Scaling: The observed trends hold across model sizes (1B–8B parameters) and across multiple LM families (Llama, Qwen, Gemma, Pythia).

Limitations and Future Directions

The theoretical analysis assumes fixed hidden representations and, in some cases, single-token responses. While the empirical results suggest the conclusions extend to more realistic settings, further work could relax these assumptions. Additionally, the paper focuses on accuracy as the primary metric; future work could explore other reward model properties, such as calibration, reward hacking resistance, and impact on downstream RLHF.

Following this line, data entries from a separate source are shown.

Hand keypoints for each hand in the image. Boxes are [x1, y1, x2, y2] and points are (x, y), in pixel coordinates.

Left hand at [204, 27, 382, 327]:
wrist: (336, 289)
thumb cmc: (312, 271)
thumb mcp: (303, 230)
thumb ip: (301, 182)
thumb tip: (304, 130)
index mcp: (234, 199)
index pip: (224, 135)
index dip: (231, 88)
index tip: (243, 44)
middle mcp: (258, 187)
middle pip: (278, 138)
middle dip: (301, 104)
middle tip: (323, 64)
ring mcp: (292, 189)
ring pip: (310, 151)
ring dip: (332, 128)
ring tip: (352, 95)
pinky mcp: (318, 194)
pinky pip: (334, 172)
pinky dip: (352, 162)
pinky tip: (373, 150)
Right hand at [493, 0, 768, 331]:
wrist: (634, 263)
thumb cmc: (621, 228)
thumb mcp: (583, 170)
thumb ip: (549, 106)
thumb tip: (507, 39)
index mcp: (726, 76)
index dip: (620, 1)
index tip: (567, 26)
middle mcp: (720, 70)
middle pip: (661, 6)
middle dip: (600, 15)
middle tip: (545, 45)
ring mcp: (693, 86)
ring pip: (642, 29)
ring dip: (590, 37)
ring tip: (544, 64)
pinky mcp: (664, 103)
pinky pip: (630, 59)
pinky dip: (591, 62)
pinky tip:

Broader Implications and Future Developments

This work underscores the importance of understanding the implicit biases introduced by reward model parameterization. As LMs are increasingly deployed in safety-critical and user-facing applications, the robustness of reward models to distribution shifts becomes paramount. The findings suggest that even subtle design choices can have outsized effects on alignment outcomes. Future research may explore hybrid reward models, regularization strategies to mitigate token-level overfitting in IM-RMs, or new architectures that combine the strengths of both approaches.

In summary, this paper provides a rigorous and actionable analysis of why implicit reward models are less robust than explicit ones, offering clear guidance for both researchers and practitioners in the design and evaluation of reward models for LLM alignment.